O caudilhismo, enquanto movimento social característico da América Latina, também foi responsável pela ascenção social de classes subalternas em relação aos criollos. Segundo o historiador Tulio Haplerin Donghi, os criollos “tinham que armar massas importantes de soldados recrutados entre a plebe e as castas inferiores, […], e isso implicava certa tolerância para com as promoções. Passara-se o tempo em que, no exército, podiam fazer carreira apenas os espanhóis; nas primeiras filas, estavam agora oficiais nativos, e alguns mestiços – futuros generais da América espanhola independente […] (sem data, p. 87). O prêmio, que muitos destes “soldados oriundos da plebe” recebiam por seus serviços, eram lotes de terra – que os garantia saltar para categoria de proprietários rurais.

O termo “Caudilho” tem origem hispânica. Se refere a chefes politico-militares de tendências “autoritárias”; embora isso seja motivo de discóridia. O ditador espanhol do século XX Francisco Franco, por exemplo, utilizava a alcunha de “El Caudillo”.

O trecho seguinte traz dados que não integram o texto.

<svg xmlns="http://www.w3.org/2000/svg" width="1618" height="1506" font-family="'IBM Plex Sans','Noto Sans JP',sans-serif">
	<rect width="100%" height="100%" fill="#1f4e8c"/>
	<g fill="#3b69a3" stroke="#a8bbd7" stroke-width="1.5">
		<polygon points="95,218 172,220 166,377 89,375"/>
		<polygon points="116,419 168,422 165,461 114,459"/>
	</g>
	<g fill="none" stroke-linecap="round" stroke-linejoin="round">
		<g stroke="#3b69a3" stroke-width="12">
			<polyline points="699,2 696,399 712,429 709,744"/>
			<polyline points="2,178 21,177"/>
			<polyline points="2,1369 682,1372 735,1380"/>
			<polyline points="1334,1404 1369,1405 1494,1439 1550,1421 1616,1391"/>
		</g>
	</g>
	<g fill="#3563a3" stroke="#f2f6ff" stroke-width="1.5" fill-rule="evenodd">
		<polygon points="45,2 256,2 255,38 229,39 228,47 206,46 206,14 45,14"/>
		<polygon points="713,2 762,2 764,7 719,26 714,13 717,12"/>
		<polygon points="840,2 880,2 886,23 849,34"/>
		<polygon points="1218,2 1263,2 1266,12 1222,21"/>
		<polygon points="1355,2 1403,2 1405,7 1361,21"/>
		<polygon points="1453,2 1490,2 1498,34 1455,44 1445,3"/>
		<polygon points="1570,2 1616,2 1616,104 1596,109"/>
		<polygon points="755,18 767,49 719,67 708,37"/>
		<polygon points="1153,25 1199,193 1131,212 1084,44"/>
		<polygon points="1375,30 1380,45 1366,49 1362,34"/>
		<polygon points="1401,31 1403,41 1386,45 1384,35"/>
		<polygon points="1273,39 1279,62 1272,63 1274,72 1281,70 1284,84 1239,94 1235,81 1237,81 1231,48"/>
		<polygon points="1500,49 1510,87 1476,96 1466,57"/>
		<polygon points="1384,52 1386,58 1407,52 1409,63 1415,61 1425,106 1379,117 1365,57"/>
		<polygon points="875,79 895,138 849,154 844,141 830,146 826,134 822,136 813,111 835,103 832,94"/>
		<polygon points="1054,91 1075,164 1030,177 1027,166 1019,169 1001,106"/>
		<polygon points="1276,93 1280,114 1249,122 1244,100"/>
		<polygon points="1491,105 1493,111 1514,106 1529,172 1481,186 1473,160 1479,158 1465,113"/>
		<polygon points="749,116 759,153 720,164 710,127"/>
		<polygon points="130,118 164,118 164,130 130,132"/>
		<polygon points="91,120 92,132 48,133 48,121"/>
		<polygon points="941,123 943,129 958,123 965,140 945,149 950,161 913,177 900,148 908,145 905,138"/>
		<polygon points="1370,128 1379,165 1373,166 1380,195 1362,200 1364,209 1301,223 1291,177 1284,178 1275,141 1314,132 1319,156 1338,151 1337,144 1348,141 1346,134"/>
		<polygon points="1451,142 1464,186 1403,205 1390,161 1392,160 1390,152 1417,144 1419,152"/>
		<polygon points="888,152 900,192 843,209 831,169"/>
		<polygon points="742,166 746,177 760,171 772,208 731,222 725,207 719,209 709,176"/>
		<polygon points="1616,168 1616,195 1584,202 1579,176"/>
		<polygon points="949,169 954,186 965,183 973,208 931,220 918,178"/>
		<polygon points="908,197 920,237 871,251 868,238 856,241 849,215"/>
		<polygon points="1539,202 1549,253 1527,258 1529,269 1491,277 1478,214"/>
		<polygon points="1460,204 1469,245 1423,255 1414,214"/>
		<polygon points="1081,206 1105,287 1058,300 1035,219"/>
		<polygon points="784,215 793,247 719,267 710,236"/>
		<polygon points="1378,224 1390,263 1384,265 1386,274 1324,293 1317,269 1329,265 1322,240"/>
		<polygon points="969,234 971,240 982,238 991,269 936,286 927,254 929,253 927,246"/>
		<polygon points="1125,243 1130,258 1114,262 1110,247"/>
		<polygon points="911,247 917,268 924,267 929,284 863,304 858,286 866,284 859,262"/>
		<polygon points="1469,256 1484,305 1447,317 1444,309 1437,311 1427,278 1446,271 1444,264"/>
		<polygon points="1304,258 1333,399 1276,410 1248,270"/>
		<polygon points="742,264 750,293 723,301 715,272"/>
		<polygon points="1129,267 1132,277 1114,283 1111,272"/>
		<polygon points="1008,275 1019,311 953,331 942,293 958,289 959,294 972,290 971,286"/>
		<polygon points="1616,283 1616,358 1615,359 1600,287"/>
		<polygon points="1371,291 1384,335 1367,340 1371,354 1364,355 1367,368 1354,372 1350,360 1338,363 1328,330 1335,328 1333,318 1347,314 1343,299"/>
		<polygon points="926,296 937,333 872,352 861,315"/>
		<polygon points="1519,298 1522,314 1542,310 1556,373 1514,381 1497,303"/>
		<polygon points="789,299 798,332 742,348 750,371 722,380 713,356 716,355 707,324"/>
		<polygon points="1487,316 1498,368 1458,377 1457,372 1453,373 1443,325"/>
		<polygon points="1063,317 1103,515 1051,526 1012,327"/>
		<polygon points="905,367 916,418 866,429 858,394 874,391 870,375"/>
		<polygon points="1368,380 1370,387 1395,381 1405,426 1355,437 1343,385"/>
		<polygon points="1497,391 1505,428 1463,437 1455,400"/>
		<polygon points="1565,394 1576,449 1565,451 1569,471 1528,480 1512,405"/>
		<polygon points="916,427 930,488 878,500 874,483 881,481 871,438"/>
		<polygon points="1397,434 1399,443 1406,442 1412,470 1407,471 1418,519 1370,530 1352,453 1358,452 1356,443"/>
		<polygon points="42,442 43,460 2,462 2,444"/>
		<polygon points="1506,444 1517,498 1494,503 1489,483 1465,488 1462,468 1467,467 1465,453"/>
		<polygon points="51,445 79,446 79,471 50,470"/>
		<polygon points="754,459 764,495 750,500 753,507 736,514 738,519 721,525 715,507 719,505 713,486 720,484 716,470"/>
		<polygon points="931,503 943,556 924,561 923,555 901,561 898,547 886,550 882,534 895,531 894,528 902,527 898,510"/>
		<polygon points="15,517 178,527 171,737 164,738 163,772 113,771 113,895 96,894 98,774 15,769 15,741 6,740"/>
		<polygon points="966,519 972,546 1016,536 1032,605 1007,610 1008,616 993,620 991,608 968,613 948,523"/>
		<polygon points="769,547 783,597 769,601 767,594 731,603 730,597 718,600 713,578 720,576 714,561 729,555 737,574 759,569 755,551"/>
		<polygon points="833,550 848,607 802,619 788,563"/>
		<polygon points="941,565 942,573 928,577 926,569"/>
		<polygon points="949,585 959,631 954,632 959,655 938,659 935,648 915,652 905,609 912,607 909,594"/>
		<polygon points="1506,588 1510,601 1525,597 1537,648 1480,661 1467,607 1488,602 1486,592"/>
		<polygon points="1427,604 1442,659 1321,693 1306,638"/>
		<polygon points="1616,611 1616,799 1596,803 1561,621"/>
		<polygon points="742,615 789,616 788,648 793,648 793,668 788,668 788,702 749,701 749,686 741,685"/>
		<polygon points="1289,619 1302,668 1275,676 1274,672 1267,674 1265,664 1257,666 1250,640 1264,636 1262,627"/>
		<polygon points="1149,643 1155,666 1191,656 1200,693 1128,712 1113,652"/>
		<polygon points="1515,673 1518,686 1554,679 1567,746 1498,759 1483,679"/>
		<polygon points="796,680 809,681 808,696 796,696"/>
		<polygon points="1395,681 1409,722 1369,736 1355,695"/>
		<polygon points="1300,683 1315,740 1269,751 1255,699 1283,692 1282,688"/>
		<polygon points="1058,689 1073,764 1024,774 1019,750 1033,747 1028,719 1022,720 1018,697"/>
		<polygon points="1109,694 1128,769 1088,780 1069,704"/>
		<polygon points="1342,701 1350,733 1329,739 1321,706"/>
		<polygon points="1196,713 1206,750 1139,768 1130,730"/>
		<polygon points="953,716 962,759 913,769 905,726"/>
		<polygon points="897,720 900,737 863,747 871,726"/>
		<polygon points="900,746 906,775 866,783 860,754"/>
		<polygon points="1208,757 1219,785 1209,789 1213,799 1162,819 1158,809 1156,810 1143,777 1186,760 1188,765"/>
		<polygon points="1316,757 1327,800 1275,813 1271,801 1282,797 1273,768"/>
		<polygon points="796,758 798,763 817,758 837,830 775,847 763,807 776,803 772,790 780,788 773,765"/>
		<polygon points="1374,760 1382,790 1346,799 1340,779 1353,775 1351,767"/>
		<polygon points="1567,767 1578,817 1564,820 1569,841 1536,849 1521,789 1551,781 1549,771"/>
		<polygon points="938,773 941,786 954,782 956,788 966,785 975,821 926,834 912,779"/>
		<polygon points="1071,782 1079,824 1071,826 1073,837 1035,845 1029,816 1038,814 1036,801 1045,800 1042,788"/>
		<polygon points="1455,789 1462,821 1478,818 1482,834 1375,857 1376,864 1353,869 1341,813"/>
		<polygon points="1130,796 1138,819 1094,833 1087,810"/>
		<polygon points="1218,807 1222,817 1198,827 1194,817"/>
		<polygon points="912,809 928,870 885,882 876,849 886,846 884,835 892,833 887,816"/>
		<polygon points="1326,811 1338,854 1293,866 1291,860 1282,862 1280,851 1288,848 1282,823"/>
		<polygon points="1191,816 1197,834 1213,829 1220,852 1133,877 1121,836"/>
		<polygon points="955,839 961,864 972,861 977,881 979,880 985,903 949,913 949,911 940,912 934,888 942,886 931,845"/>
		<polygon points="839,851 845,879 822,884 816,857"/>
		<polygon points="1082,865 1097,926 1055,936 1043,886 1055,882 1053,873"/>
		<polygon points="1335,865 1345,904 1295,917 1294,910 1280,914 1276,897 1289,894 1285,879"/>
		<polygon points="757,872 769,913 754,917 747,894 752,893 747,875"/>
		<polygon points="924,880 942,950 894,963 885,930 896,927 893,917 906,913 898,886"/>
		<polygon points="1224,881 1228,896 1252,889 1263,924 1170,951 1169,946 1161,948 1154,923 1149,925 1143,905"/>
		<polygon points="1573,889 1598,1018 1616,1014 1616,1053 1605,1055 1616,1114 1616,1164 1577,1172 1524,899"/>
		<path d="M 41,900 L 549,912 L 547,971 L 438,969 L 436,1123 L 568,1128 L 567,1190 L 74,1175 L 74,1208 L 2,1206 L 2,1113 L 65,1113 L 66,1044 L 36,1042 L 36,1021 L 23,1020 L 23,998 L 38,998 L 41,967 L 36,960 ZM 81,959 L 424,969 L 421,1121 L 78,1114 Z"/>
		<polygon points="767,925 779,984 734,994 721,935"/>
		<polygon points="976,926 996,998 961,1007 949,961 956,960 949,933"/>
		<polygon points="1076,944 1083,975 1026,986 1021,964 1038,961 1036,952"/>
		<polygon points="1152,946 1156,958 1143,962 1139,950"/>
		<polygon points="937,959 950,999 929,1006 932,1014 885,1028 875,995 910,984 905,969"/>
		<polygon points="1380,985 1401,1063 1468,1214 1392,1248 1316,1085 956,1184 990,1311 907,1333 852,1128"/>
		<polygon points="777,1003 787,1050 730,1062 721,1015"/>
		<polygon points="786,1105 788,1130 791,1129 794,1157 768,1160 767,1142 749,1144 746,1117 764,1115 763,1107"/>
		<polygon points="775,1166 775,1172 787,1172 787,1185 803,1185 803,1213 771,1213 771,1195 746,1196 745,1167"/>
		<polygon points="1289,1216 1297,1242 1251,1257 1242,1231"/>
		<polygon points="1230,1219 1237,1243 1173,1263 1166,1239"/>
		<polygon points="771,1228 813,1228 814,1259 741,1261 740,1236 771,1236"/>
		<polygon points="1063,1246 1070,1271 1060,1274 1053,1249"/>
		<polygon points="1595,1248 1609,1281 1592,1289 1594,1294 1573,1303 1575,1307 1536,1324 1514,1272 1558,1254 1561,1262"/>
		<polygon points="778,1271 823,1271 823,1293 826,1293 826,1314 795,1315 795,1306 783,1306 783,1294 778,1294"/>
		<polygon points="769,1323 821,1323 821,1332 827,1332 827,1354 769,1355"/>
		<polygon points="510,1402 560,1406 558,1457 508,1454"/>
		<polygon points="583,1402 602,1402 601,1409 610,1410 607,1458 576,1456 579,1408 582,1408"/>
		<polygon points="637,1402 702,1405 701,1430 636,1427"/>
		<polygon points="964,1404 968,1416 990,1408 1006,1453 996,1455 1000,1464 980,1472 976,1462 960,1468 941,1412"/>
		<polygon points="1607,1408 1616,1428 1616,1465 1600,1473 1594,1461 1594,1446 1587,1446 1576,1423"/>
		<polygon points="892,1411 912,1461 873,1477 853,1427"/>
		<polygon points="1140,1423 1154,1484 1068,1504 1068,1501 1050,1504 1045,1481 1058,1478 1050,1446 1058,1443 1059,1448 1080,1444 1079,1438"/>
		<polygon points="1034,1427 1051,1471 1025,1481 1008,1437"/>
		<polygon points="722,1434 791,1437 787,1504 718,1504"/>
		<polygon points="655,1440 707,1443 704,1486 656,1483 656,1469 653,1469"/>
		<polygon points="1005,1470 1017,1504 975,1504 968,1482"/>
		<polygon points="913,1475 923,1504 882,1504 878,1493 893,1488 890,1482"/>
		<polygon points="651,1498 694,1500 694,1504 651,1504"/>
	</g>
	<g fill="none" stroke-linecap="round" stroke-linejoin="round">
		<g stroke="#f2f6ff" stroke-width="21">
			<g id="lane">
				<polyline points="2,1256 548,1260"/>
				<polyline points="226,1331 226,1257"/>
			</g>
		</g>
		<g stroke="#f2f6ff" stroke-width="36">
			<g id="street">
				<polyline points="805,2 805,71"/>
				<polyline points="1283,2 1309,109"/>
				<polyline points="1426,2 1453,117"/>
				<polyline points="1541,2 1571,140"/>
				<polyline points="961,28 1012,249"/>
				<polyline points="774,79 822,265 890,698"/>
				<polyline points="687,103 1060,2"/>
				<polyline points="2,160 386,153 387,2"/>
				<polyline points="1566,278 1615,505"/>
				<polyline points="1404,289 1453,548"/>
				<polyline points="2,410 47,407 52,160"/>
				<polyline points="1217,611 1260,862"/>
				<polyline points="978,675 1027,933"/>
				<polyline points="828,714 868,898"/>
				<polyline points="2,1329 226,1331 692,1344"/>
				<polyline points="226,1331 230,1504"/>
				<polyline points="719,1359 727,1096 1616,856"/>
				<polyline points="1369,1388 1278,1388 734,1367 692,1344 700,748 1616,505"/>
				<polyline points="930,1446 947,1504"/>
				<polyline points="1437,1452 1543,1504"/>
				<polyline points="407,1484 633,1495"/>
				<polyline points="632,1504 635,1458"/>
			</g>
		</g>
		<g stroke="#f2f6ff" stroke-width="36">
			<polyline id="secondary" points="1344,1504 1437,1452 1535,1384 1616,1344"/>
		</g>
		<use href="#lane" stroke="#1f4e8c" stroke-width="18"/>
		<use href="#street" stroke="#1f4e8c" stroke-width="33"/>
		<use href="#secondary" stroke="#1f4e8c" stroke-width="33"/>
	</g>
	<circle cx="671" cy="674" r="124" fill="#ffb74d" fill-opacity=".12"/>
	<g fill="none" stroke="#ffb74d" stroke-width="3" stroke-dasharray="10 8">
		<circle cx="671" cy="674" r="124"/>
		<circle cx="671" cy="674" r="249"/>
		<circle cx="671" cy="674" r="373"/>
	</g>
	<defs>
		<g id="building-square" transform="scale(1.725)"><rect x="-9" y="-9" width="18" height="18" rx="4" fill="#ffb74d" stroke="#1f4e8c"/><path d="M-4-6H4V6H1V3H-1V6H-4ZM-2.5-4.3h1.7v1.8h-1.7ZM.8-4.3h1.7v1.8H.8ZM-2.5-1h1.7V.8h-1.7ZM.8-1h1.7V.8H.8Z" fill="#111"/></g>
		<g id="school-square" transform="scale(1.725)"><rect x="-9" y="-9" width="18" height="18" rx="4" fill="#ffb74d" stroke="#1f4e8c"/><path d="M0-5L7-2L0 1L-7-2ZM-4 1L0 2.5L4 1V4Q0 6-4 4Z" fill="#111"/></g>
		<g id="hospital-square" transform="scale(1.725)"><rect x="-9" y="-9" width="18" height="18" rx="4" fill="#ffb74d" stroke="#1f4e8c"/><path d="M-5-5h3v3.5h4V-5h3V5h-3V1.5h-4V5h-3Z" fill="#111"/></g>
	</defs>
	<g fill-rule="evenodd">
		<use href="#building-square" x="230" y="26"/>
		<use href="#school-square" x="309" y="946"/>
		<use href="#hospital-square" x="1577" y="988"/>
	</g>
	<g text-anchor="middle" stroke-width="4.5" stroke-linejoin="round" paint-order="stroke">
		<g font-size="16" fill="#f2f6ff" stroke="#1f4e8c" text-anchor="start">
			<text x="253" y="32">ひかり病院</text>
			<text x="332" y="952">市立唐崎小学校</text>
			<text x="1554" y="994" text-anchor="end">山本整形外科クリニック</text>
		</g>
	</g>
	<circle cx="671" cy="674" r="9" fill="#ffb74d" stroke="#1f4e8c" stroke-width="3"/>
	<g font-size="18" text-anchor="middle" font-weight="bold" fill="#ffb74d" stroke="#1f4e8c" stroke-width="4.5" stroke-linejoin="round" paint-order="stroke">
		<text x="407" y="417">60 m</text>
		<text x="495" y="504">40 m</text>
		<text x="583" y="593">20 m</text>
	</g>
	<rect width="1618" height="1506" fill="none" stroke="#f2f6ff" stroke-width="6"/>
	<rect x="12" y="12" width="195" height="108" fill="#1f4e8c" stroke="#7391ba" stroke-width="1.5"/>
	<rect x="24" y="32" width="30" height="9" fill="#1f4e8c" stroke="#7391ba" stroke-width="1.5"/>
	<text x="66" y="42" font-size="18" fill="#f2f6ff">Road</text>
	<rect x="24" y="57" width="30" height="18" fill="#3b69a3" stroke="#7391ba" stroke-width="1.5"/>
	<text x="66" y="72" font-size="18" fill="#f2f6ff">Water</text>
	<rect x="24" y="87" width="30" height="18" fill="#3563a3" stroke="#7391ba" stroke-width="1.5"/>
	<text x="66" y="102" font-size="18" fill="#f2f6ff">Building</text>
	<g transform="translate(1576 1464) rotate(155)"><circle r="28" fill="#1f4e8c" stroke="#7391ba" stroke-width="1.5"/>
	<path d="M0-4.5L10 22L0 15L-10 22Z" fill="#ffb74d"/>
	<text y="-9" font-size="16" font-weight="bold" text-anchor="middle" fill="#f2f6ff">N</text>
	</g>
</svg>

Eis alguns caudilhos importantes na história da América.

José Artigas
José Artigas (1764-1850) – O caudilho dos povos livres. Artigas teve um papel decisivo nas guerras de independência na região Platina. Seu projeto de emancipação (a Liga Federal) tinha como principal objetivo construir uma federação republicana; projeto este que ia no sentido contrário à independência centralizadora (unitária) pretendida por Buenos Aires e por setores da elite de Montevidéu. E mais. Artigas e seus seguidores defendiam a reforma agrária! Pelo Reglamiento de Tierras de 1815, a distribuição de terras nas províncias que faziam parte da Liga Federal, deveria ter como critério a seguinte máxima: “que os mais necessitados sejam os maiores beneficiados”. Indígenas, negros que fugiram do trabalho escravo, pequenos agricultores, pobres e miseráveis eram os principais aliados de Artigas nesta luta por terra e liberdade.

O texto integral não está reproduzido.